START COLLECTED DATA
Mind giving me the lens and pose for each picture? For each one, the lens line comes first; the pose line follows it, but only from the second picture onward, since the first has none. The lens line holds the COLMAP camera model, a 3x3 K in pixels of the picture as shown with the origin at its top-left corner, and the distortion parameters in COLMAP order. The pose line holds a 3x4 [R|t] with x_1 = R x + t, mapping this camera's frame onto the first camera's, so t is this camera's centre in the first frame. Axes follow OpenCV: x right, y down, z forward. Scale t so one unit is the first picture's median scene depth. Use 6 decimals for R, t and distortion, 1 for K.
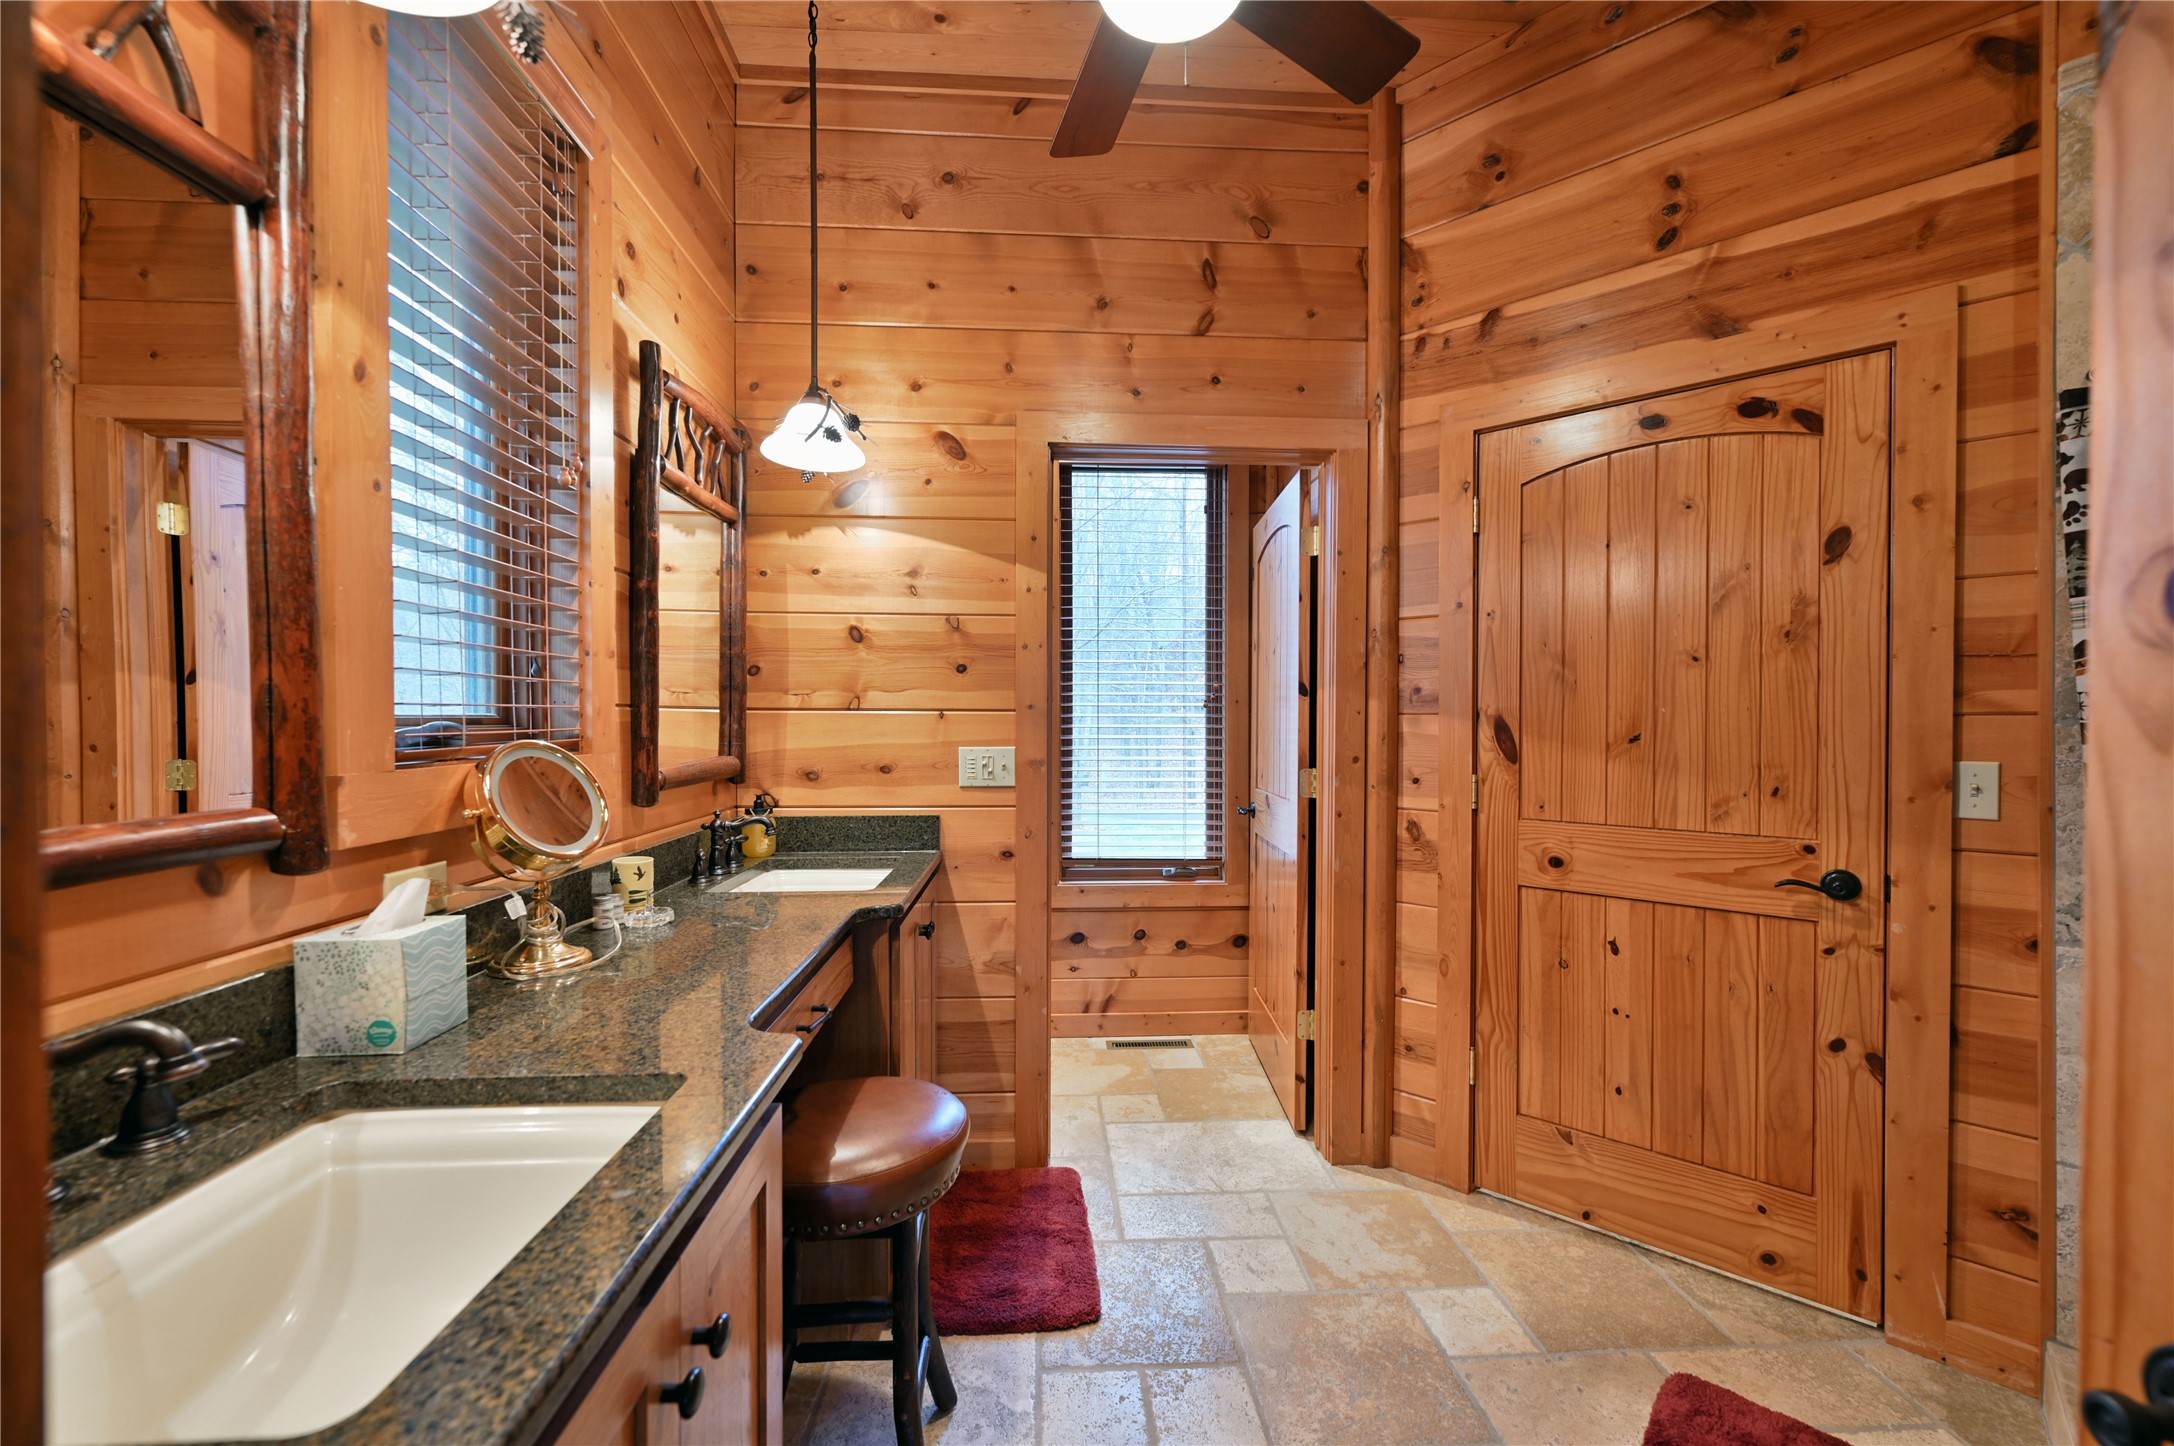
lens RADIAL K [[860.9, 0, 1088.3], [0, 860.9, 729.0], [0, 0, 1]] dist [-0.001269, 0.000995]
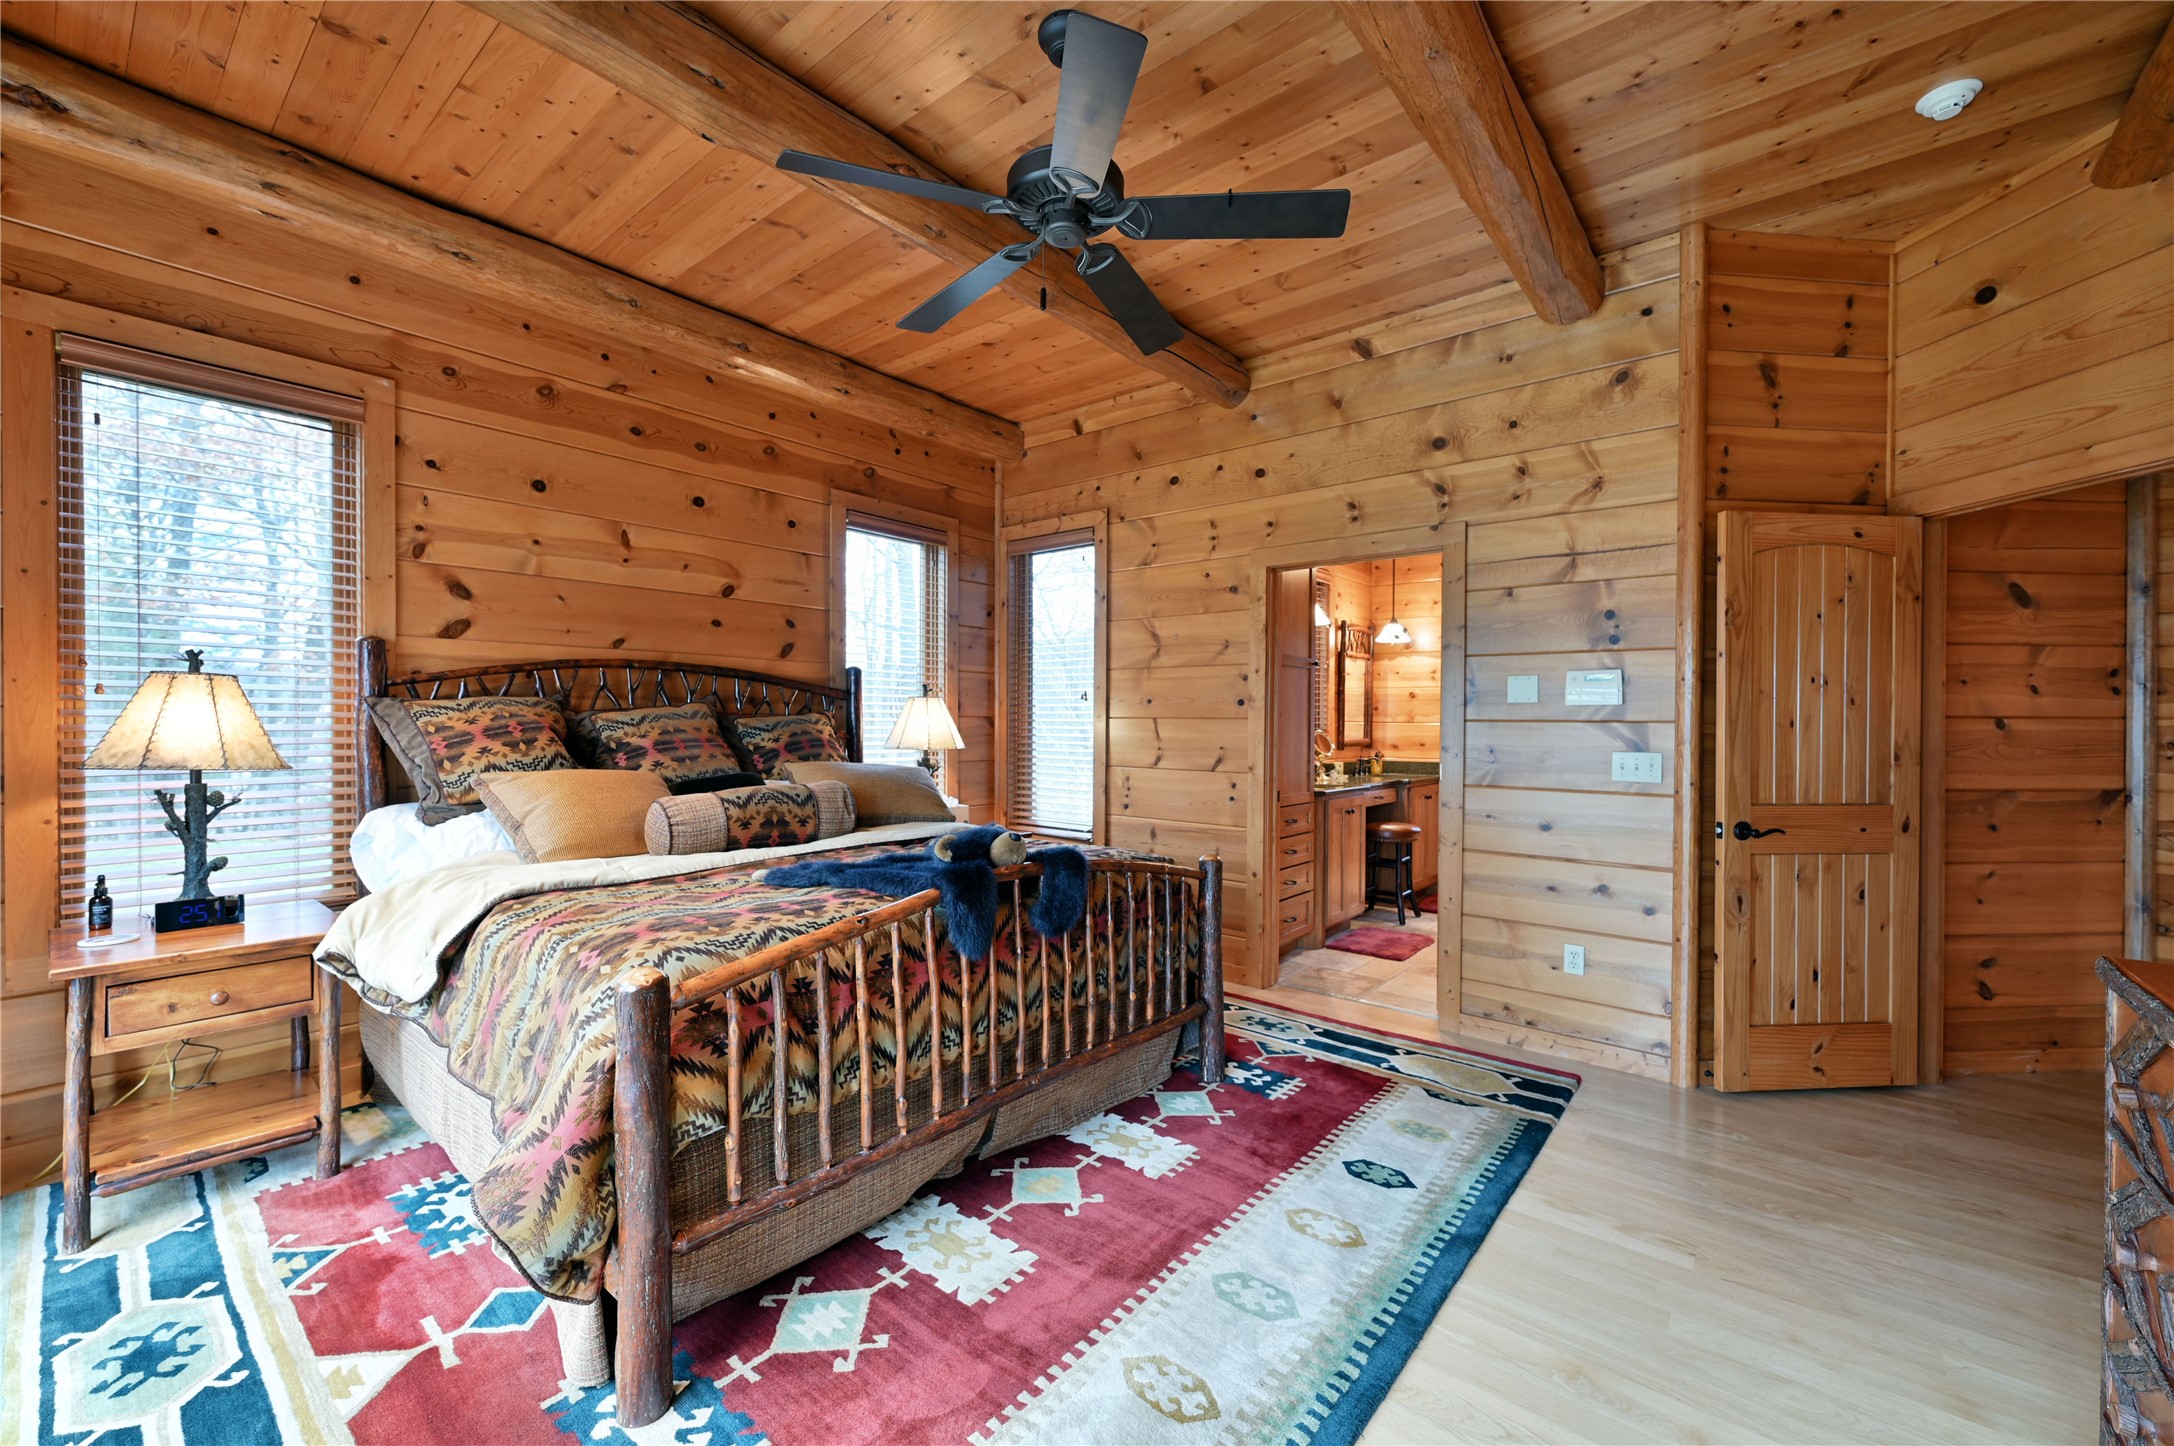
lens RADIAL K [[860.9, 0, 1082.8], [0, 860.9, 726.2], [0, 0, 1]] dist [-0.001269, 0.000995]
pose [[0.738630, 0.006385, -0.674081, 0.828075], [-0.006534, 0.999976, 0.002312, -0.011071], [0.674079, 0.002697, 0.738654, -1.783341]]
END COLLECTED DATA
• _WHAT IS NEEDED_
Could you rewrite the listing with "decimals" changed to "decimal places", leaving everything else as it is and omitting the pictures?

• _ANSWER TO THIS PROBLEM_
Mind giving me the lens and pose for each picture? For each one, the lens line comes first; the pose line follows it, but only from the second picture onward, since the first has none. The lens line holds the COLMAP camera model, a 3x3 K in pixels of the picture as shown with the origin at its top-left corner, and the distortion parameters in COLMAP order. The pose line holds a 3x4 [R|t] with x_1 = R x + t, mapping this camera's frame onto the first camera's, so t is this camera's centre in the first frame. Axes follow OpenCV: x right, y down, z forward. Scale t so one unit is the first picture's median scene depth. Use 6 decimal places for R, t and distortion, 1 for K.
lens RADIAL K [[860.9, 0, 1088.3], [0, 860.9, 729.0], [0, 0, 1]] dist [-0.001269, 0.000995]
lens RADIAL K [[860.9, 0, 1082.8], [0, 860.9, 726.2], [0, 0, 1]] dist [-0.001269, 0.000995]
pose [[0.738630, 0.006385, -0.674081, 0.828075], [-0.006534, 0.999976, 0.002312, -0.011071], [0.674079, 0.002697, 0.738654, -1.783341]]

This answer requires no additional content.